A more than quarter-mile boardwalk now winds through the forested wetlands on the west side of Franciscan Health Michigan City, providing a healing habitat for strolls outside of the hospital.
A group of hospital officials and community members gathered on May 5 for a blessing and dedication of the St. Francis Nature Preserve, a joint project of Franciscan Health Michigan City and the Shirley Heinze Land Trust.
The planning for the trail began in 2016 when design and construction of the hospital on the north side of Interstate 94 was under way. “We were looking for a partner that had a value system that lined up with us and that we knew would take this seriously. We only thought of one name, and that was the Shirley Heinze Land Trust,” said Franciscan Health President and CEO Dean Mazzoni.
Kris Krouse, executive director of the Shirley Heinze Land Trust, praised the partnership with Franciscan Health and the contributions of Tonn and Blank Construction and Soil Solutions, Inc., which was involved in identifying the wetlands and working on protection of the property.
Krouse recalled an early discussion with Dale Engquist, the late conservationist, and former Indiana Dunes National Lakeshore superintendent. “One of the things Dale said early on is ‘wouldn’t it be great to have a St. Francis nature preserve next to the hospital?’ So here we are.” St. Francis of Assisi was known for his reverence for nature with Pope John Paul II declaring him the “Patron Saint of Ecology.”
“A lot of work and collaboration has gone into not just preserving the natural lands, but also creating this beautiful boardwalk. We’ve had a lot of trails developed over the years on our preserves, and one of the things you’ll find with this trail is that it’s really state of the art. It’s accessible,” Krouse said.
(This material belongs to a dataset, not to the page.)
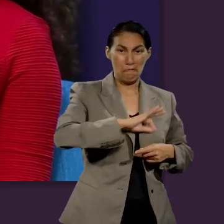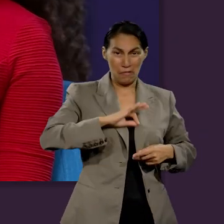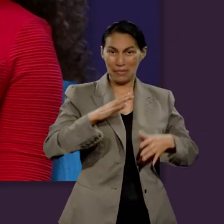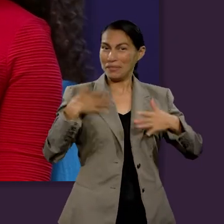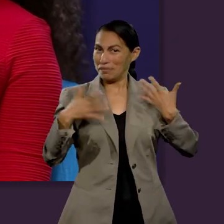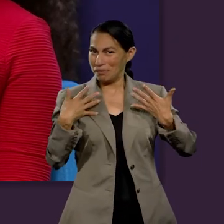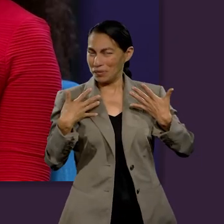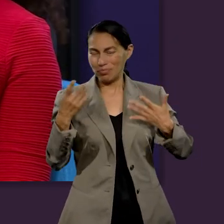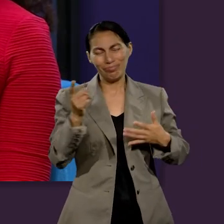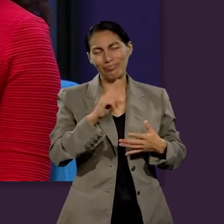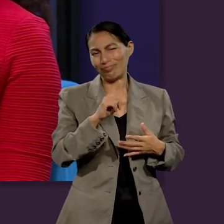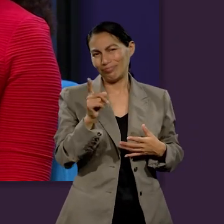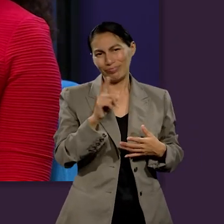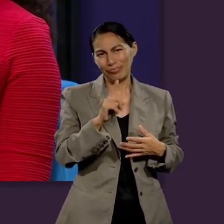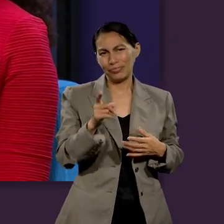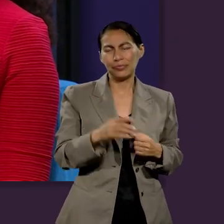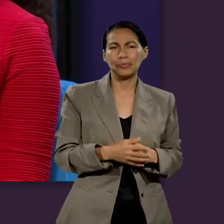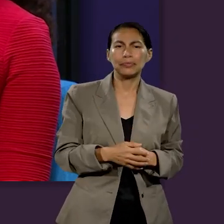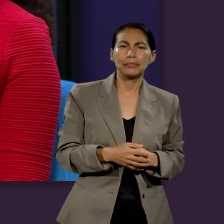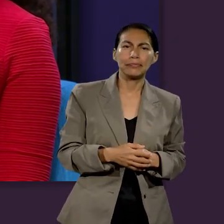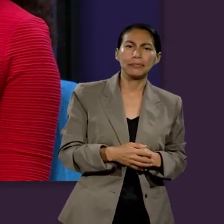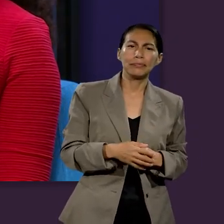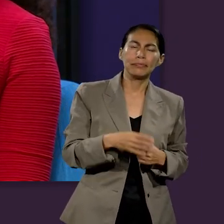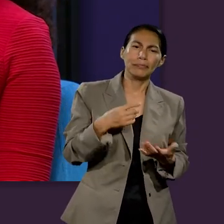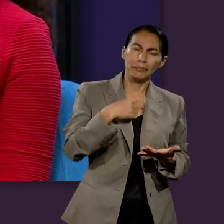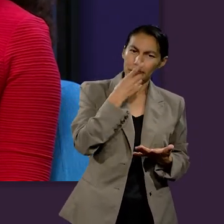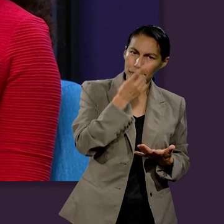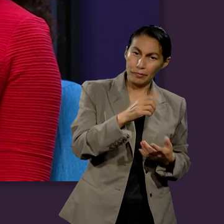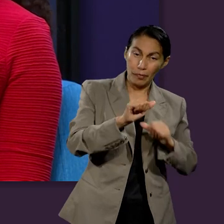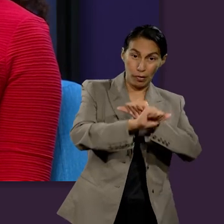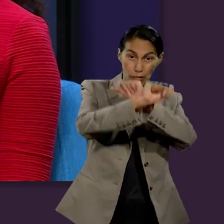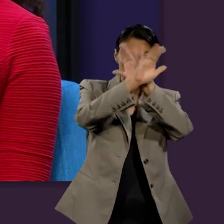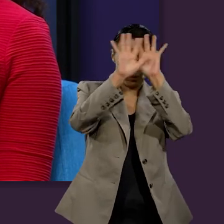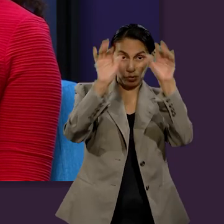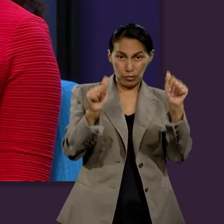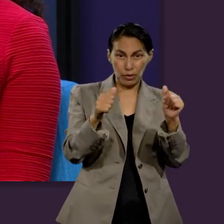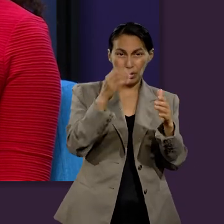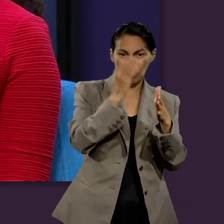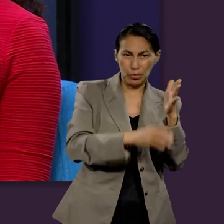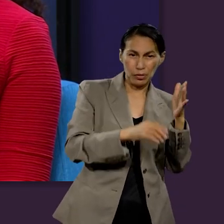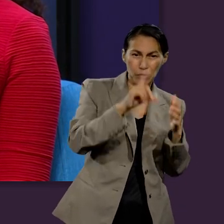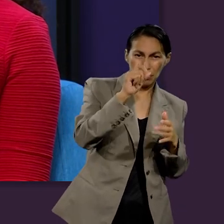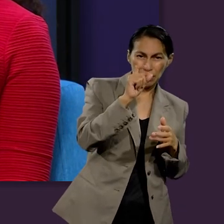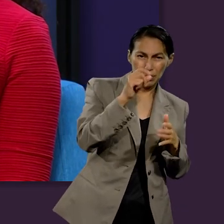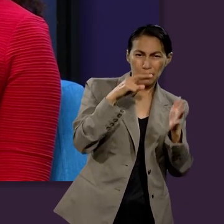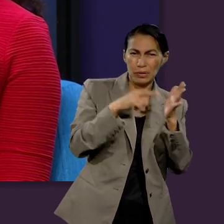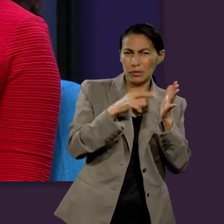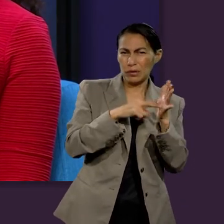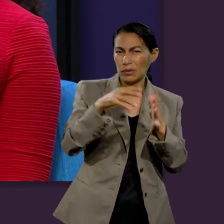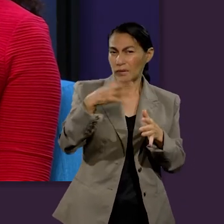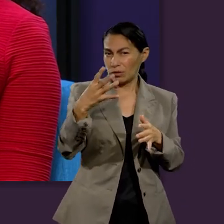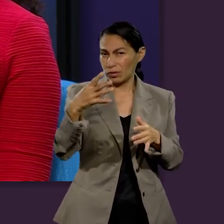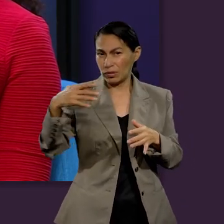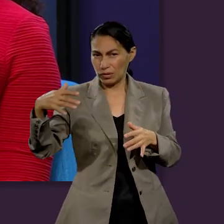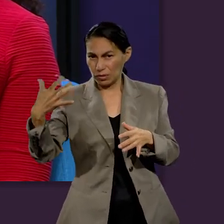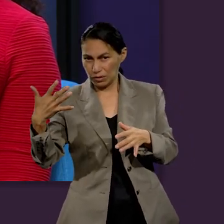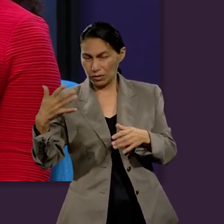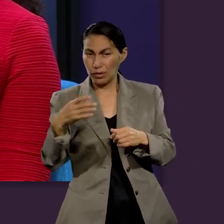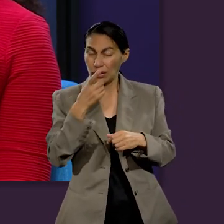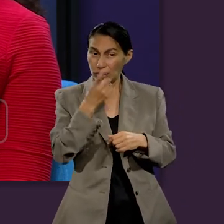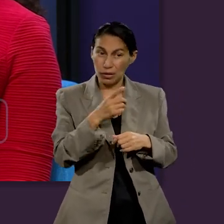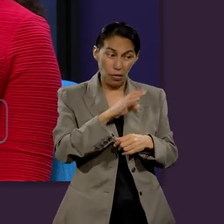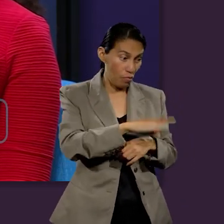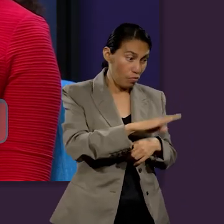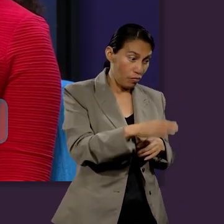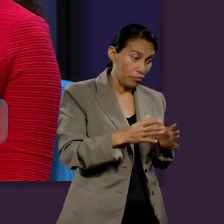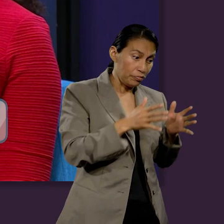estas personas no serían felices. Y quiero también agregar un poquito lo que dice en Apocalipsis 20, el versículo 14 y 15.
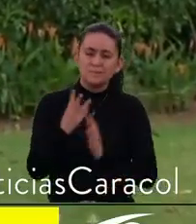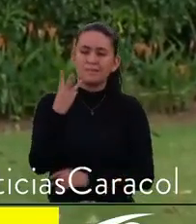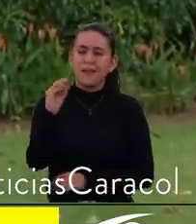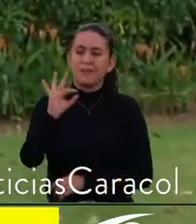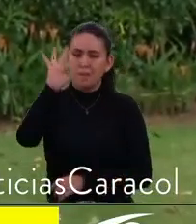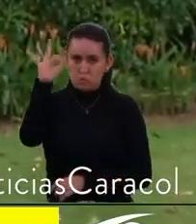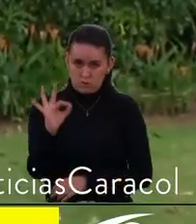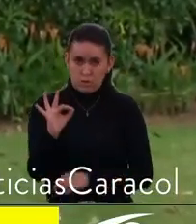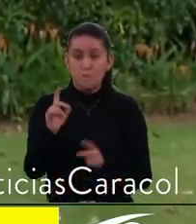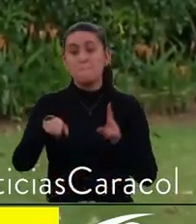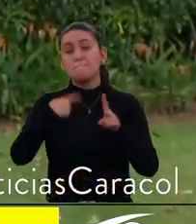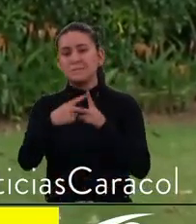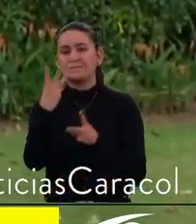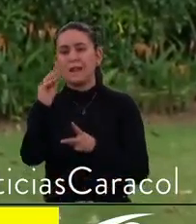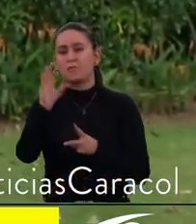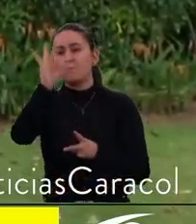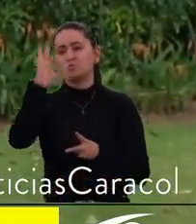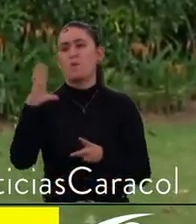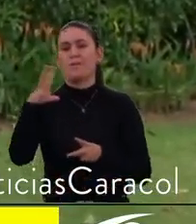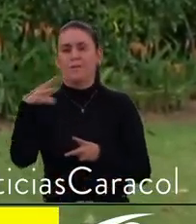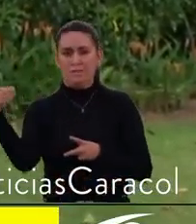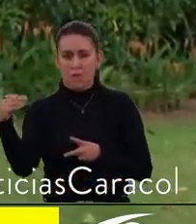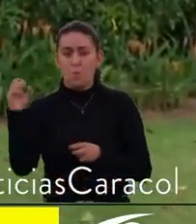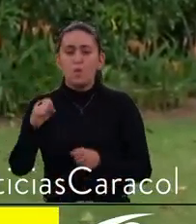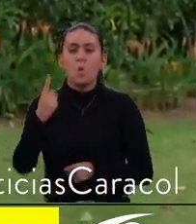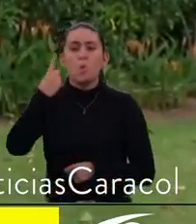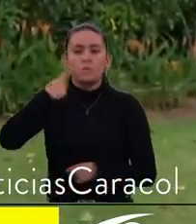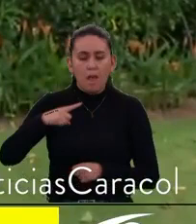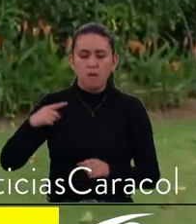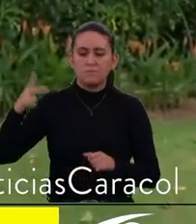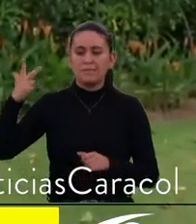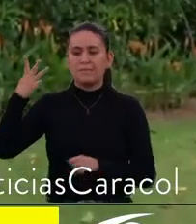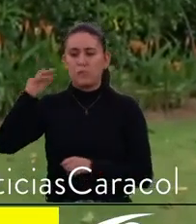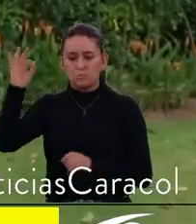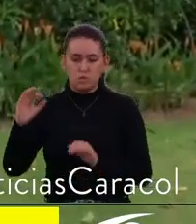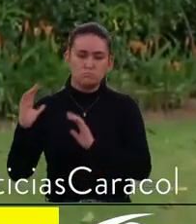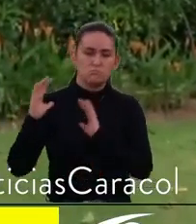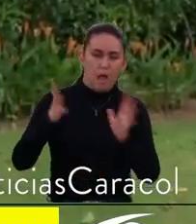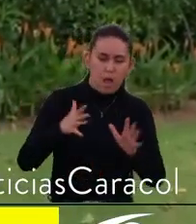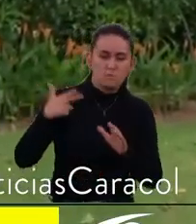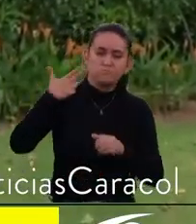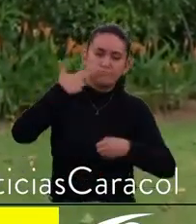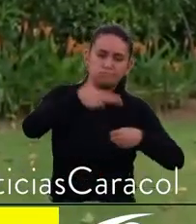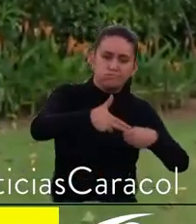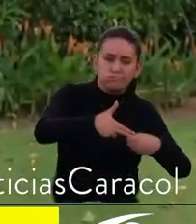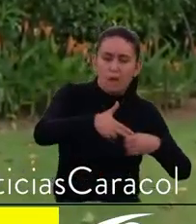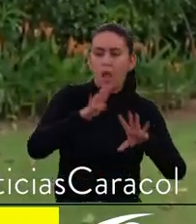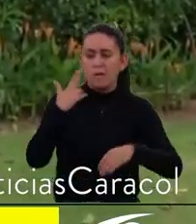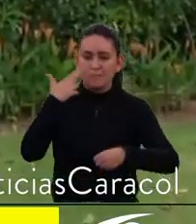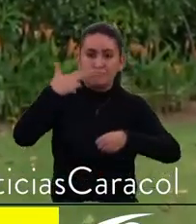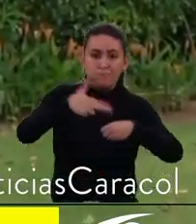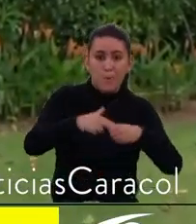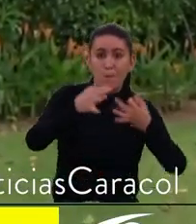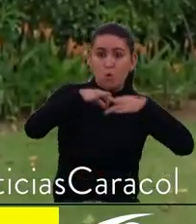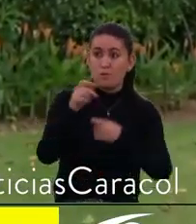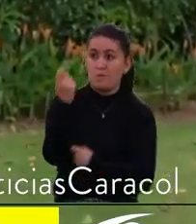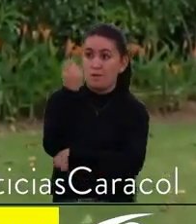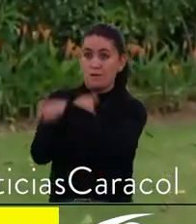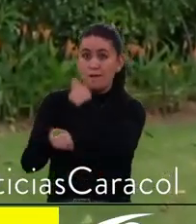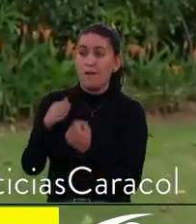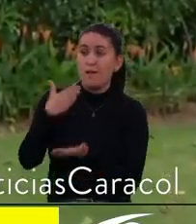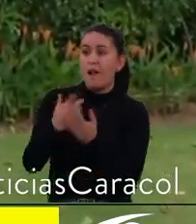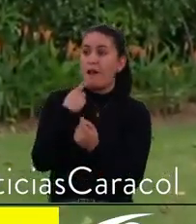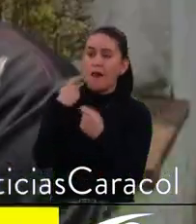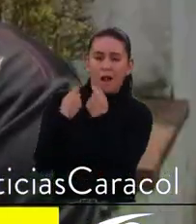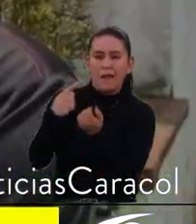departamento de Quindío. Ese 30% será diario y, por supuesto, las conversaciones con el gobierno nacional del sector de los transportadores deben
“We’re grateful that we could partner with the Shirley Heinze Land Trust and make this dream become a reality and offer this to the public so that others can enjoy the wetlands, the wildlife and even have a little bit of a respite sometimes from what might be going on inside the four walls of this hospital,” Mazzoni said.
The entire trail is a raised boardwalk, which passes through the wooded wetlands it sits upon. The trail is a self-guided tour with informational signage funded by the Franciscan Health Michigan City Medical Staff and benches along the trail provided by donors through the Franciscan Health Foundation.
The Rite of Blessing was conducted by Father Joseph Uko with a reading by Franciscan Health Michigan City Vice President of Mission Integration Sister Petra Nielsen.
The blessing was attended by members of the Michigan City Rotary Club, which contributed a bench dedicated to those healing from perinatal loss. Jessica O’Brien, who lost her infant daughter Allison, spearheaded the effort when she was club president.
“When I came across maternal health as one of the initiatives for Rotary, I knew that I wanted to partner with Franciscan on it, so I met with Sister Petra and asked her what we could do. She said they were in the process of making this walking trail and they were looking for people to donate benches. I thought that was a great way that Rotary could contribute to other people suffering in the same way,” O’Brien said. The club held projects to raise money and used a grant through the Rotary Foundation and member donations to fund the bench.
Also attending were Amber and Troy Glass. Amber’s mother, Tricia Dolph, was a longtime nurse at Franciscan Health Michigan City who passed away from cancer in February 2020. Tricia’s colleagues donated money to fund a bench in her memory. Hospital volunteer Darlene Manuzzi and physician Matt Provenzano and his wife, Shana, also donated benches.
The St. Francis Nature Preserve can be accessed from the parking lot outside the hospital Emergency Department, and the public is welcome to enjoy the trail. The old-growth forest contains a wetland habitat with an abundance of native plants, including oak trees. A third of the preserve was historically farmed, ditched and logged, but since those operations were abandoned, the forest has slowly repopulated with remnant species of native plants and fungi.